[SOURCE DOCUMENT]:
──────────────────────────────
So here's the review of where we were with single tables.
We took a look at the last time at the binary search tree,
Which if things are well modeled by random exertions, have a great performance.
They get search and insert on in time proportion for log base two of N and they
support ordered operations. But really our goal is to have these
operations be guaranteed to take time proportional to log N,
Because we don't have control over the order of operations and they may not be
random at all. And in fact, in many real applications,
they're not very random. So that's what were going to look at now
is try to find an implementation that can guarantee to be fast for all the symbol
table operations. .
That's our challenge. So what we're going to talk about to do
it, is an algorithm, that actually pretty old algorithm called 2-3 trees, and a
particular implementation that requires very little code, called left leaning red
black BSTs and then we'll talk about a generalization called B-trees. And these
methods are all widely used throughout our computational infrastructure.
To start, we'll talk about 2-3 search trees, which is a model that underlies the
concise and efficient implementation that we're going to look at.
So, the 2-3 tree is a way to generalize BSTs to provide the flexibility that we
need to guarantee fast performance. And the idea is very simple,
We allow one or two keys per node. That is, we allow for the possibility of
something called a 3-node that can hold two keys,
But then it has to have three children. In a regular BST node, the 2-node, we have
one link for the keys that are less than the key in the node, and one link for the
keys that are greater. In a 3-node, we need three links, one for
less, one for between and one for greater. Another property of these 2-3 trees is
that we are going to have perfect balance, That is every path from the route to a
null link is going to have the same link in the 2-3 tree.
So, as I mentioned, the symmetric order is part of the definition of a 2-3 tree.
Every 3-node has three links and two keys. The left link is for the keys that are,
points to a 2-3 tree with the keys that are smaller than the smaller of the two
keys in the 3-node. The middle link points to a 2-3 tree that
contains all the keys that are between the two keys.
And the right link points to all, 2-3 tree containing all the keys that are larger
than the larger of the two keys in the 3-node.
Okay, let's take a look at a demo of searching in a 2-3 tree.
So say we have this 2-3 tree here and we want to search for whether or not H is one
of the keys in the tree. So we start at the root,
Compare the search key against the key or keys in the node.
And follow the link corresponding to the interval that we know must contain the
search key by definition of the tree and then we recursively continue the search.
──────────────────────────────
(Extracted records)

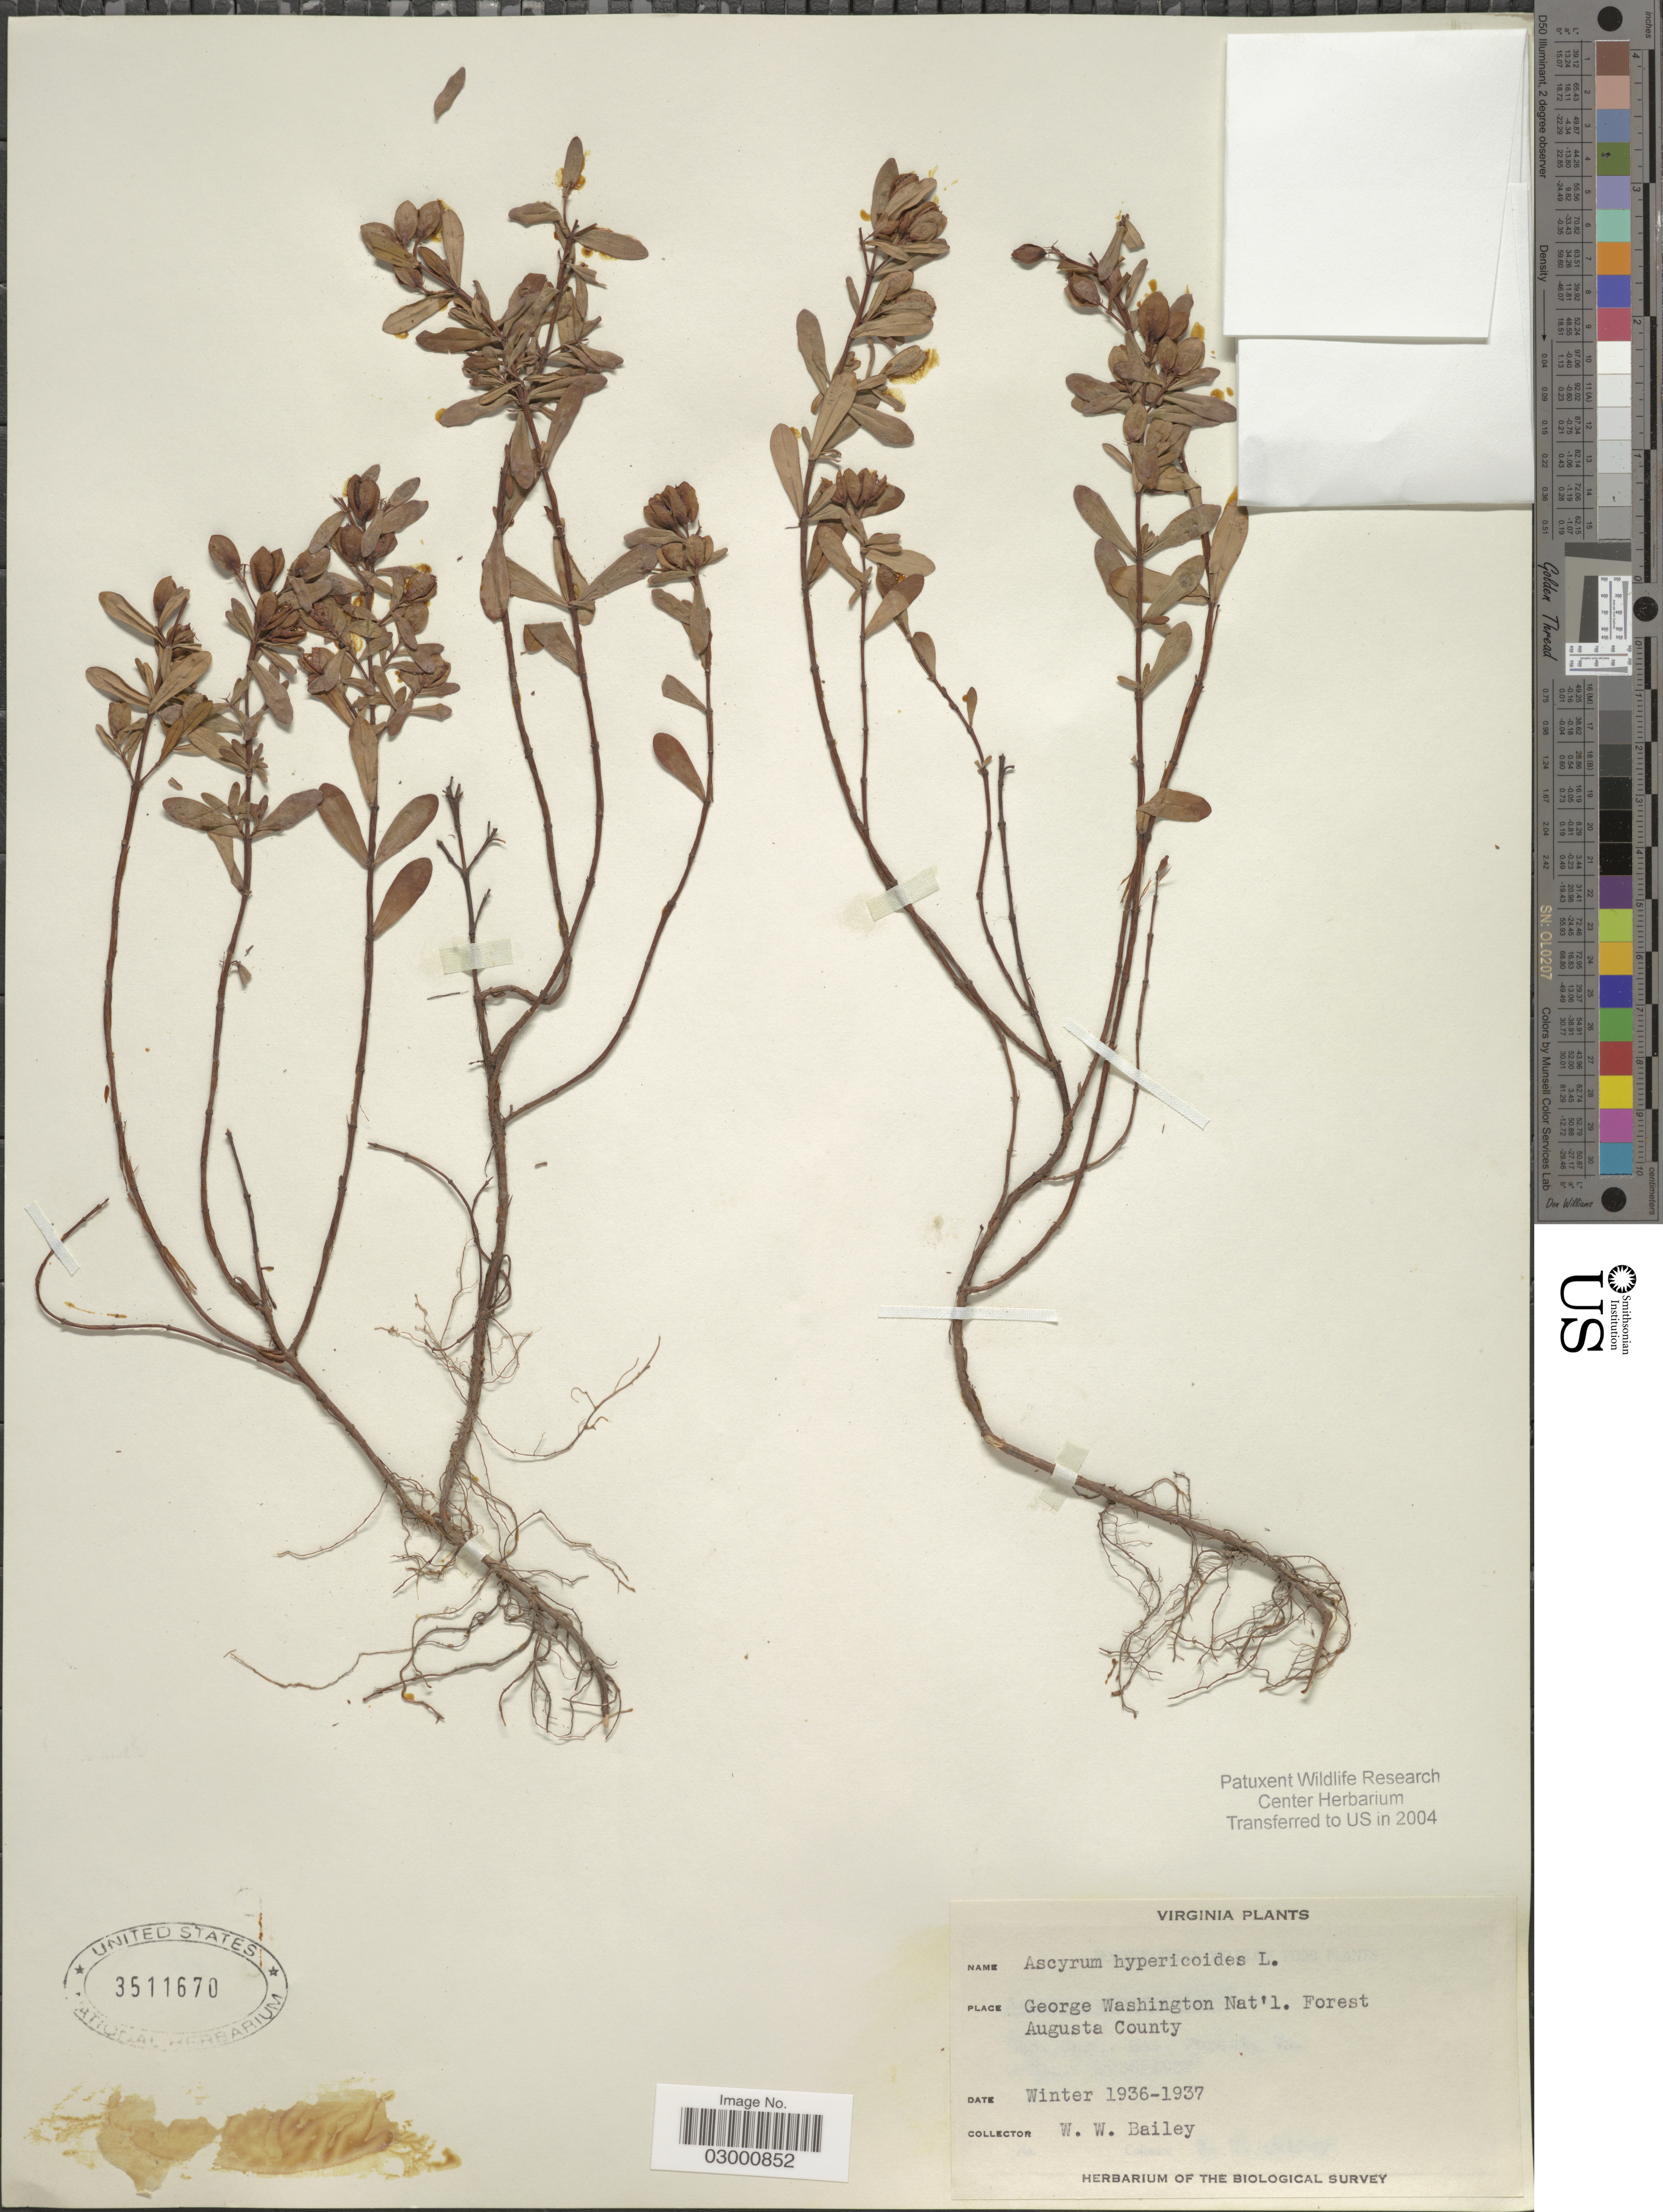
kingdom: Plantae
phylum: Tracheophyta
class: Magnoliopsida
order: Malpighiales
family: Hypericaceae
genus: Hypericum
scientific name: Hypericum stragulum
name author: W.P. Adams & N. Robson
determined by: Strong, Mark T., (BOT), Smithsonian Institution - National Museum of Natural History (UNITED STATES)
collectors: W. W. Bailey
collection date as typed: Winter 1936-1937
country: United States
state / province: Virginia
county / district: Augusta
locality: George Washington Nat'l. Forest Augusta County.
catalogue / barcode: US 3511670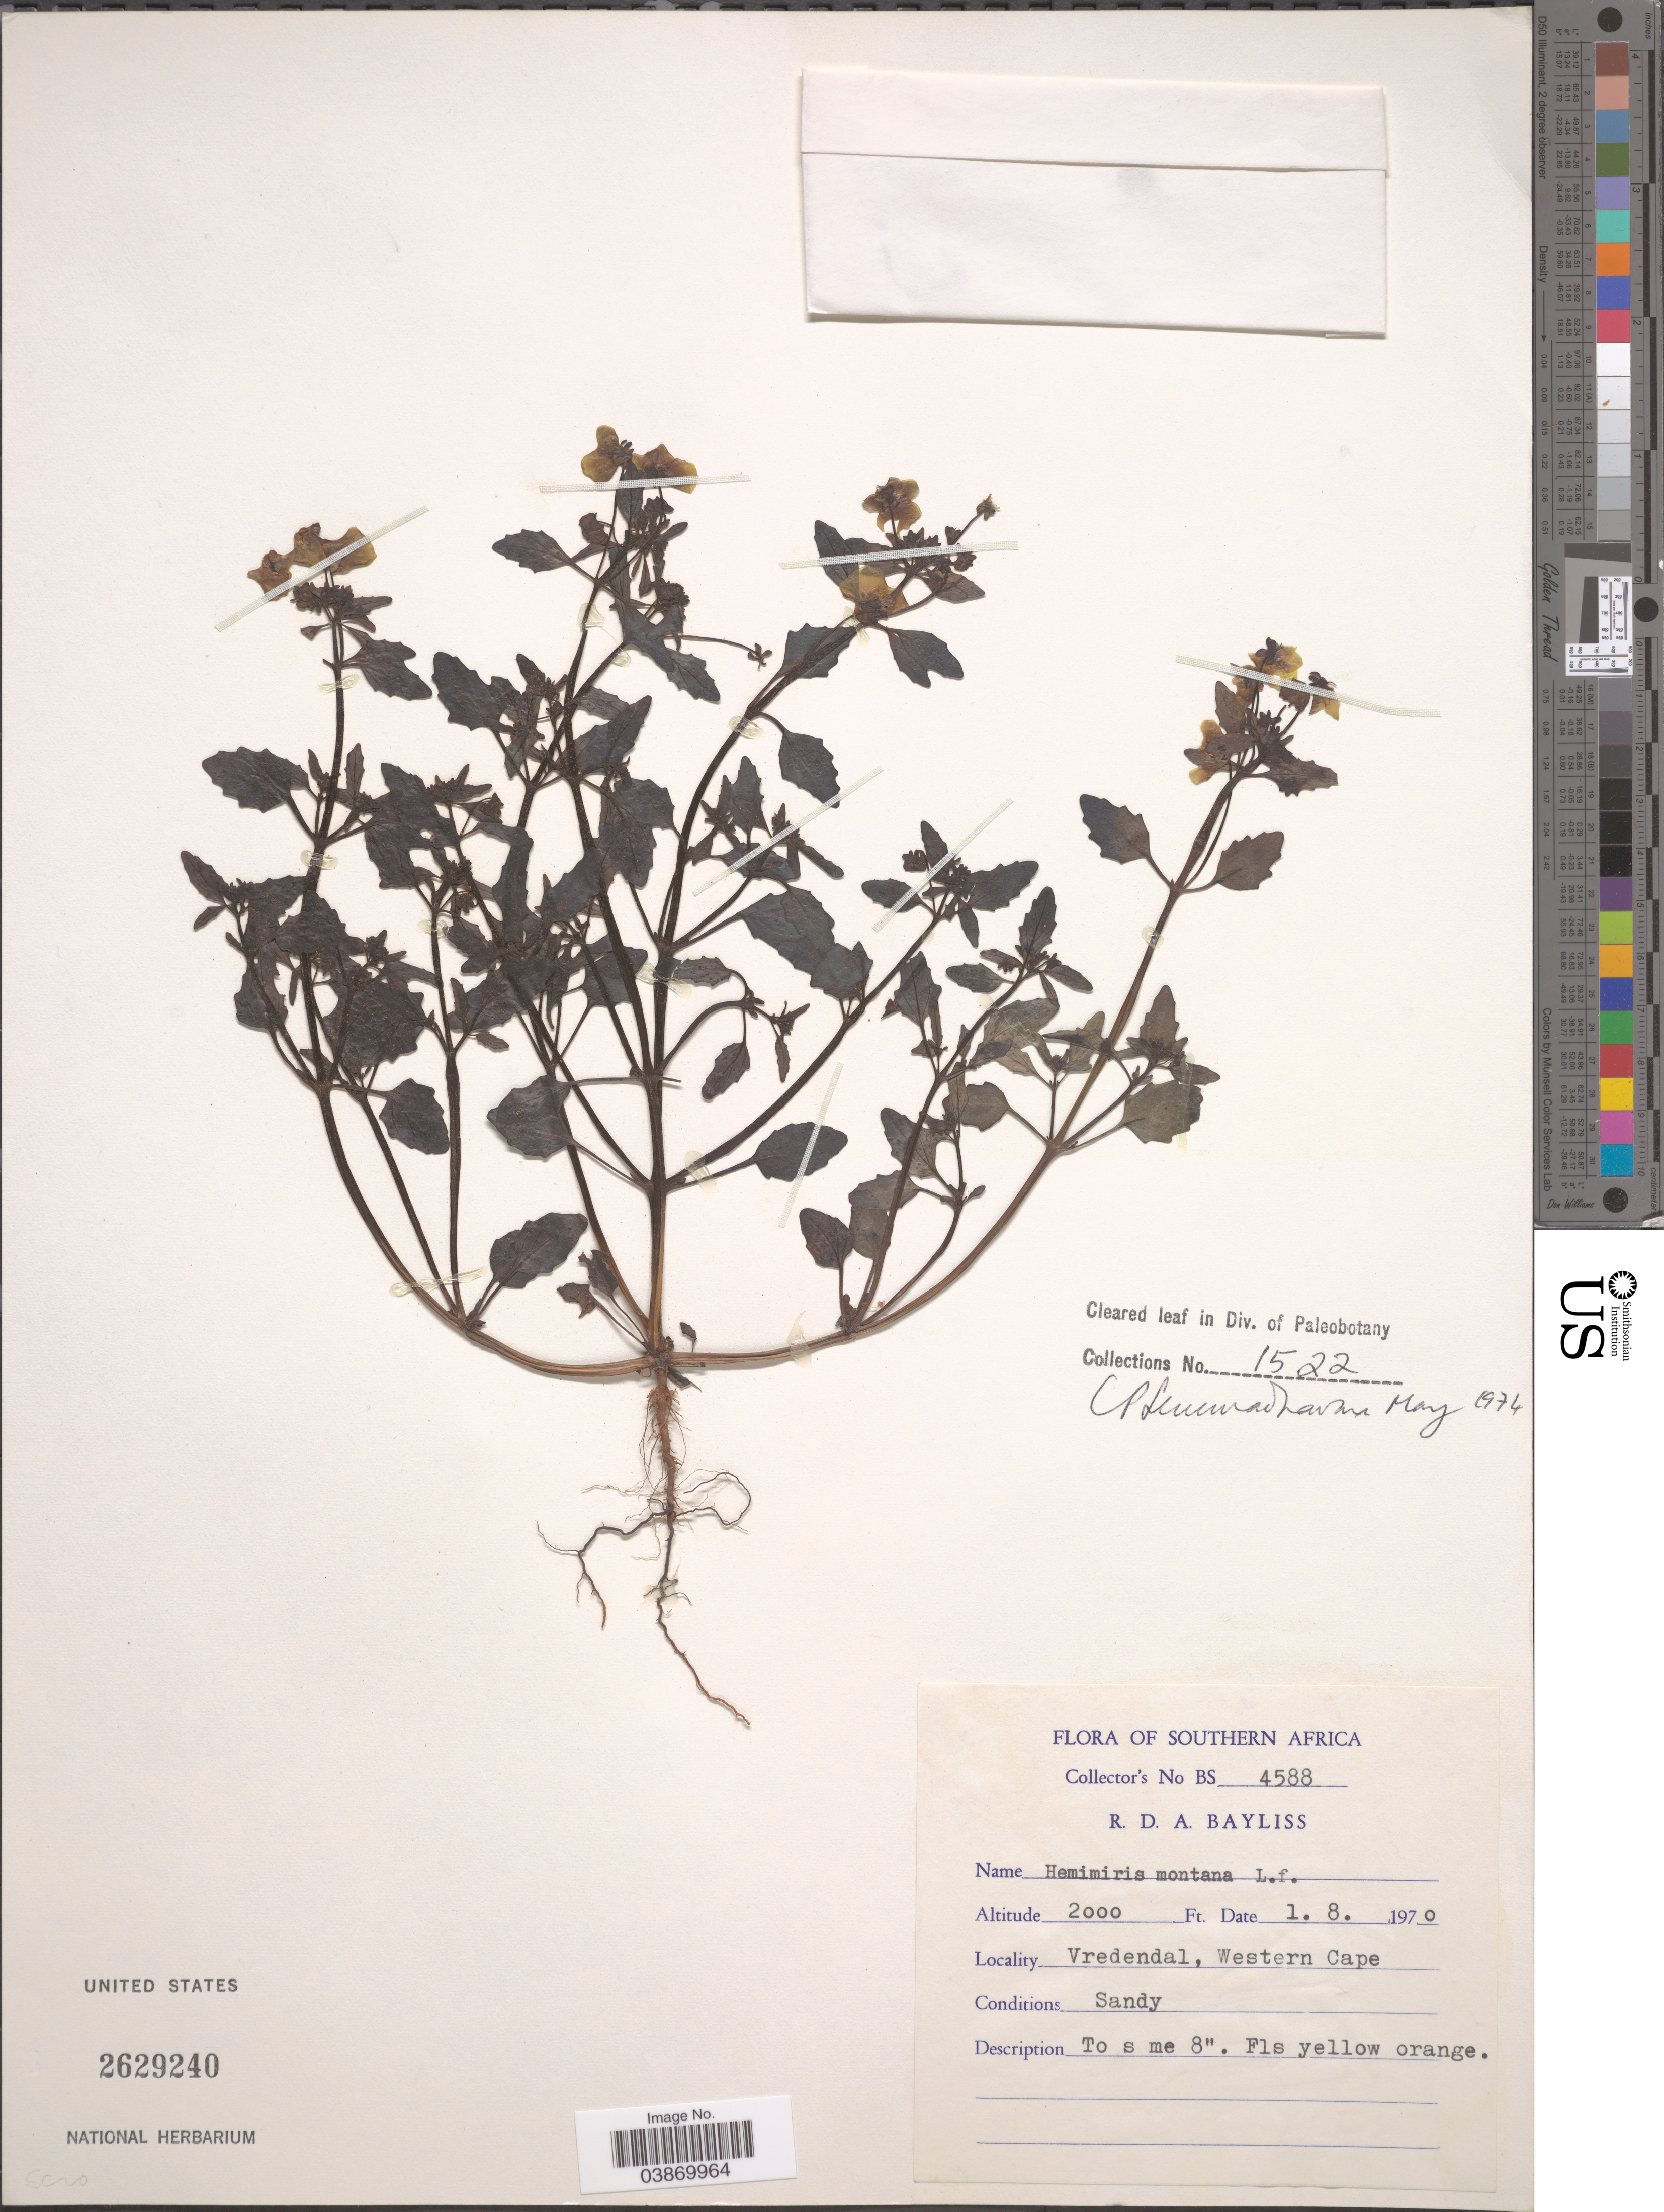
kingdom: Plantae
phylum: Tracheophyta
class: Magnoliopsida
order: Lamiales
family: Scrophulariaceae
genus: Hemimeris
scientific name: Hemimeris montana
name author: L. f.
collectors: R. Bayliss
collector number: BS 4588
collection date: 1970-08-01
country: South Africa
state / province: Western Cape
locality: Southern Africa. Vredendal, Western Cape.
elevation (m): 610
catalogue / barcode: US 2629240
──────────────────────────────
[WORK INSTRUCTIONS]: Carry the lecture transcript on 2-3 search trees forward from its last sentence.

[RESULT]:
So, if we're looking for H, it's less than M, so the only place it could be in this
2-3 tree is in the 2-3 tree on the left link,
So we follow the left link. Now, we compare H with E and J, and in
this case it's between, so now we are going to take the middle link, that's the
only place that H possibly could be. In this case, that node, one node 2-3 tree
contains H, so that's a search hit. Let's take another example for
unsuccessful search, a key that's not in the tree.
As usual, we start at the root. It's less, so we go left.
And it's less than both keys, So, if it's in the tree, it would have to
be in the left link and it's between those two keys.
So if it's in the tree, it would have to be on the middle link.
And that link is null, so that's a search miss.
So the search is a natural generalization of the search in, binary search trees.
Now what about inserting? Well, it's a similar type of strategy as
with regular binary search trees, except that we manipulate the two and 3-node to
keep perfect balance in the tree. So the easy case is if the key winds up in
a 2-node at the bottom, like this one. Suppose we're inserting K. K is less than
M so we go left. K is greater than both the keys, so we go
right. K is less than L, so the search ends at
the left link of L. And to perform an insertion all we need to
do is replace that 2-node with a 3-node containing K.
Now, K is inserted into the 2-3 tree and it satisfies all the rules.
Now if we're inserting into a 3-node at the bottom, we have to do more work.
And specifically, the work we do is, we add the key to a 3-node to create a
temporary 4-node and then split up that four node and move it's middle key into
the parent. So, let's see an example.
If we are going to insert Z into this tree, it's greater than N, so we go to the
right. It's greater than R, so we go to the right. And now it's greater than x,
and that's a null link to the right of x, so the search ends there and are, what we
want to do is insert Z into that 3-node. And the way we do it is, first make a
temporary 4-node that replaces that 3-node.
And then that's not a 2-3 tree cuz it's got that one 4-node with three keys and
four links. But what we can do is split that 4-node
and pass the middle key up to its parent. So split into two 2-node and pass the
middle key to the parent. That's kind of a magical operation and
believe me, it's easier to get done in the implementation than the graphics.
But now you can see that, that local transformation on the 2-3 tree completes
the insertion. Now, if that parent were a 3-node, it
would become a temporary 4-node and would continue the process moving up the tree.
That's a demo of search and insertion in a 2-3 tree.
So, let's look at a double split like that.
So, say we're inserting L in, into this tree.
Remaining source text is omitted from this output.